Du fait de cette organisation protéiforme, il n’est guère aisé d’analyser les motivations de ces groupes. Mais les observateurs s’accordent à dire que ceux-ci sont probablement plus mus par l’appât du gain que par une quelconque idéologie. « Rien ne dit qu’il y ait une stratégie derrière ce déchaînement de violence », tranche James Barnett.

D’autres experts évoquent la possibilité de représailles de la part de ces groupes criminels, alors que l’armée nigériane a lancé, au mois de septembre, une vaste opération militaire dans le nord-ouest du pays.
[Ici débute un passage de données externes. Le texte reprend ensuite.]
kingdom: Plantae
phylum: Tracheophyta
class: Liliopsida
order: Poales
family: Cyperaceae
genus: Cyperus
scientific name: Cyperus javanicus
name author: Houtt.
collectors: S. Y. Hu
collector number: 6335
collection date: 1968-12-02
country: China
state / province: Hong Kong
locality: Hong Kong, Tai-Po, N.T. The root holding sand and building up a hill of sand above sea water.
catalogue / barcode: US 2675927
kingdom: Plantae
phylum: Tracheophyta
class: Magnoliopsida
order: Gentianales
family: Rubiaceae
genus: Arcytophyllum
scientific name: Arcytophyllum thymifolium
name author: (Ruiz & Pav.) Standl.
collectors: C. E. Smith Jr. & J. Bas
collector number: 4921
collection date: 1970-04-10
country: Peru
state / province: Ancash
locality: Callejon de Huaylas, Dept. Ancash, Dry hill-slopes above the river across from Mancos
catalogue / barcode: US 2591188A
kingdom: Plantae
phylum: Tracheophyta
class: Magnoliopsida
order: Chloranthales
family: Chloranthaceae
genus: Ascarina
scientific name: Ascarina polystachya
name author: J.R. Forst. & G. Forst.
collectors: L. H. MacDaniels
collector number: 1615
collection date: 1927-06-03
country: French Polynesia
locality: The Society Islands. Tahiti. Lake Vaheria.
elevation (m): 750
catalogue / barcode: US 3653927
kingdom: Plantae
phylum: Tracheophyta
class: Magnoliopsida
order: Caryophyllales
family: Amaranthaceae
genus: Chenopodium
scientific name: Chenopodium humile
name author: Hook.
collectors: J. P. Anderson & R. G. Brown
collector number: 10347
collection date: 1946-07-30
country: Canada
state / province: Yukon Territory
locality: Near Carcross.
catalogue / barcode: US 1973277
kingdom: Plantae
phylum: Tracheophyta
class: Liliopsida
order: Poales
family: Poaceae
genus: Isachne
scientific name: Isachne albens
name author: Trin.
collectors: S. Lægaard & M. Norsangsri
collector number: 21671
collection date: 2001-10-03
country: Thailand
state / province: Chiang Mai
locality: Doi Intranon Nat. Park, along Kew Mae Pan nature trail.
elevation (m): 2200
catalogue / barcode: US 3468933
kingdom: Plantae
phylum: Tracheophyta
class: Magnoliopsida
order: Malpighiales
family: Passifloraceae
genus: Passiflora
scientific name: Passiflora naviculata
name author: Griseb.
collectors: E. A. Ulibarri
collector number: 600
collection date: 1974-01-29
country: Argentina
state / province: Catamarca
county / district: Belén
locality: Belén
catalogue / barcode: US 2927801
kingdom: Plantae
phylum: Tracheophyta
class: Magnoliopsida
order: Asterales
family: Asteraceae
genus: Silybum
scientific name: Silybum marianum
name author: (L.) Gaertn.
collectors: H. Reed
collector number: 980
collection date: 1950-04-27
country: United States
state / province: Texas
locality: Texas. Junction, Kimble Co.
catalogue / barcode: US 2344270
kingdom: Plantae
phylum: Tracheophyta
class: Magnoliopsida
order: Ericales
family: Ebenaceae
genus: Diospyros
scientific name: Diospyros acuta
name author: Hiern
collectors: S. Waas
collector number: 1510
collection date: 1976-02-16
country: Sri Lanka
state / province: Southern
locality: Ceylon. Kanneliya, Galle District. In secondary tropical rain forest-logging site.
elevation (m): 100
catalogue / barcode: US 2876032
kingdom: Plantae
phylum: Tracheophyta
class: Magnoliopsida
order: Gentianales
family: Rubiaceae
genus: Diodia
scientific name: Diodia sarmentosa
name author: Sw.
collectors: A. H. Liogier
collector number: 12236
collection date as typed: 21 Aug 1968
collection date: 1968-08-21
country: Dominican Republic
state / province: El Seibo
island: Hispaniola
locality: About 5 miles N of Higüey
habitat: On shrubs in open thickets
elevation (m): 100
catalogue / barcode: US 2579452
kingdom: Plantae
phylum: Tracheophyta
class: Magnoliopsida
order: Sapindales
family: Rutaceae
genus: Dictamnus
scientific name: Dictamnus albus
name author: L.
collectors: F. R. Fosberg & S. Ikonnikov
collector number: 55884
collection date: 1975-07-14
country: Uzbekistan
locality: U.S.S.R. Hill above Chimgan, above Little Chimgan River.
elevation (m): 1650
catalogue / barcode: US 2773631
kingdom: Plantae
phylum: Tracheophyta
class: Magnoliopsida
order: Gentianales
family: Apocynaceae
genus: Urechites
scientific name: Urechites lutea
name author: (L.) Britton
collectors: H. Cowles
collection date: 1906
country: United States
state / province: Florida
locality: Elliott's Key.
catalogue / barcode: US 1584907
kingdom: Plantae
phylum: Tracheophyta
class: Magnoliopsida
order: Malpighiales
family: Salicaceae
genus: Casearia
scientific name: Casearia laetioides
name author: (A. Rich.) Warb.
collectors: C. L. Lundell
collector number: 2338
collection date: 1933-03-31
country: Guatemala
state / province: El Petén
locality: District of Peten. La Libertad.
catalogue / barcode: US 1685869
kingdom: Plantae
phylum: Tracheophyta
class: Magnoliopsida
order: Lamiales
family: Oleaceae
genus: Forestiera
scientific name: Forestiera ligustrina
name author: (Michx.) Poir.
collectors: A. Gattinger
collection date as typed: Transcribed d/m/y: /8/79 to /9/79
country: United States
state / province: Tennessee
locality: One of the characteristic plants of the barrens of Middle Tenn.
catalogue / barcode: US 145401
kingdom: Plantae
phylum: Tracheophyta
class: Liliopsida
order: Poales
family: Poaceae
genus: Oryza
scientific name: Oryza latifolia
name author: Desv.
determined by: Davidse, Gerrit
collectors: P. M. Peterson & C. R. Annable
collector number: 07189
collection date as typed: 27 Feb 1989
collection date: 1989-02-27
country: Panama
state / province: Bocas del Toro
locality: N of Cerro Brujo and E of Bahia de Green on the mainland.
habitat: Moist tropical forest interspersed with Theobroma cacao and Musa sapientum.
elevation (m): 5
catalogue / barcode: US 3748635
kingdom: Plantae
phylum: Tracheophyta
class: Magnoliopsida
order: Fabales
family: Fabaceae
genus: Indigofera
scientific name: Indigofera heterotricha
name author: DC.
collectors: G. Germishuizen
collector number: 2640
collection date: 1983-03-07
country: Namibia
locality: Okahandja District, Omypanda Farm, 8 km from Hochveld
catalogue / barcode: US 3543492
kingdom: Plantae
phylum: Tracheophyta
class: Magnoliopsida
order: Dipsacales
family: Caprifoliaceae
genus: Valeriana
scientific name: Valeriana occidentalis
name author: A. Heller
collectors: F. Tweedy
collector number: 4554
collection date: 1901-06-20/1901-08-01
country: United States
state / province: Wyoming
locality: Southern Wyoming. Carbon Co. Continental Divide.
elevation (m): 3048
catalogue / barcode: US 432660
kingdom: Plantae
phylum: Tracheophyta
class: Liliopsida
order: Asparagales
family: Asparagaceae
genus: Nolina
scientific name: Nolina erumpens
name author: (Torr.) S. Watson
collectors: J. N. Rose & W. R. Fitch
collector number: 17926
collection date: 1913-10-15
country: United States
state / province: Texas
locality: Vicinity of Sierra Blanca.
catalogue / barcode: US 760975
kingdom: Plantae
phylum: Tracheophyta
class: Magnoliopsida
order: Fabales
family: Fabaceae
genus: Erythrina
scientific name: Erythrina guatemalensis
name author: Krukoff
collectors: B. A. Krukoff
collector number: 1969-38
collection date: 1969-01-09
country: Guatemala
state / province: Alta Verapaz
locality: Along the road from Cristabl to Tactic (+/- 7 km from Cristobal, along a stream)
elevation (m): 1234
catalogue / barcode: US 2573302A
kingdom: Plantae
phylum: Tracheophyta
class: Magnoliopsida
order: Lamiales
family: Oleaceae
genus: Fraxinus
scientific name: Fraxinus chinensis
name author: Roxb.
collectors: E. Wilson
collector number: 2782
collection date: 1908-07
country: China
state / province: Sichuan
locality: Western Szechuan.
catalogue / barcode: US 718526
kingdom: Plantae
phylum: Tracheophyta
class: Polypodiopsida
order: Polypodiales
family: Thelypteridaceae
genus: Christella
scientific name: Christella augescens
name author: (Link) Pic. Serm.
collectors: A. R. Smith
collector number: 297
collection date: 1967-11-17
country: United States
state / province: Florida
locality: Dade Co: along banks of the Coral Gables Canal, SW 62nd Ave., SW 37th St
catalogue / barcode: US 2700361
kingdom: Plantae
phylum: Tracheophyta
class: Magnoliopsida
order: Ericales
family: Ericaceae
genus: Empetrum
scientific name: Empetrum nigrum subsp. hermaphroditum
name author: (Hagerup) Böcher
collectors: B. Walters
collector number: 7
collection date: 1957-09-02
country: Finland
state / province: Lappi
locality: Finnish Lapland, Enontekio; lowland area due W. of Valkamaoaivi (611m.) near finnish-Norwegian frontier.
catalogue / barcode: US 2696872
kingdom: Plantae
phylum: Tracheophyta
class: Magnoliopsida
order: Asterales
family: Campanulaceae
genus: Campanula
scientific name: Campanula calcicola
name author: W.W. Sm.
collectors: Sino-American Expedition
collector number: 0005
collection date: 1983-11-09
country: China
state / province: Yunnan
Les manœuvres se sont d’abord concentrées dans l’Etat de Zamfara – le cœur du banditisme dans cette partie du Nigeria – avant de s’étendre aux Etats limitrophes de Katsina, Sokoto et Kaduna et dans l’Etat de Niger.

Depuis quelques mois, les bandits sont donc forcés de se déplacer pour échapper aux bombardements de l’aviation nigériane, qui a enregistré quelques victoires, en éliminant, par exemple, deux importants chefs de gang le 1er janvier. La vague de kidnappings a également largement perdu en intensité. Et de nombreux otages ont retrouvé leur liberté ces derniers mois, alors que la première partie de l’année 2021 avait été marquée par une litanie d’enlèvements de masse dans les écoles, les lycées et les universités du nord-ouest.

Les bombardements aériens ne suffisent plus

« Il est possible que les attaques des districts d’Anka et de Bukkuyum soient liées à l’intervention militaire, mais ce n’est pas clair », reconnaît Nnamdi Obasi, analyste pour l’ONG International Crisis Group. Quoi qu’il en soit, l’opération conjointe de l’armée et de la police représente un virage « à 180 degrés » selon l’expert, par rapport à la stratégie initiale de certains gouverneurs locaux, persuadés qu’une sortie de crise passerait nécessairement par la négociation de redditions.

Plusieurs amnisties ont ainsi été signées début 2021 dans les Etats de Zamfara ou Katsina, mais les cessez-le-feu n’ont jamais duré bien longtemps. A l’opposé, le gouverneur de l’Etat de Kaduna a toujours été un fervent défenseur de la manière forte, réclamant depuis des mois le bombardement systématique des forêts du nord-ouest, repaire de nombreux bandits.

Sauf que cette méthode montre aujourd’hui ses limites. « Ces bandes sont très dynamiques et elles ont prouvé leur capacité à mener de grandes opérations, mais aussi à innover sans cesse », souligne Idayat Hassan, la directrice du Centre pour la démocratie et le développement en Afrique de l’Ouest, à Abuja.

Face à des groupes multiples et très mobiles, les bombardements aériens ne suffisent pas. « Pour gagner cette guerre, il faudrait mettre plus de forces au sol et mener une action simultanée, plutôt que des opérations ponctuelles », martèle Idayat Hassan. « Pour le moment, les bandits reviennent systématiquement après l’intervention de l’armée et redoublent de violence sur place », constate-t-elle. Le manque d’effectifs et de moyens des forces de sécurité nigérianes n’arrange rien, même si le président Muhammadu Buhari affiche sa détermination à lutter contre ceux qu’il qualifie de « meurtriers de masse ».

Le 5 janvier, les autorités ont officiellement qualifié les « bandits » de « terroristes », afin de durcir les sanctions contre les auteurs d’attaques, leurs partisans ou leurs informateurs. Nnamdi Obasi s’inquiète de cette nouvelle désignation concernant « des groupes fluides qui se mêlent souvent à la population et vivent parfois à l’intérieur même des communautés », – tout en admettant que le terme de « banditisme » n’est plus approprié.

De la même manière, la possibilité d’avoir recours aux avions de chasse Super Tucano, livrés fin août 2021 par les Etats-Unis, pour écraser cette insurrection pose question. « On a vu que les frappes aériennes n’avaient que des effets limités. En les intensifiant, on risque vraiment de faire des victimes collatérales », s’alarme l’analyste. De nombreux civils ont été victimes de cette même stratégie de pilonnage par l’armée dans l’Etat de Borno au nord-est du Nigeria, en proie à l’insurrection des djihadistes de Boko Haram depuis plus d’une décennie.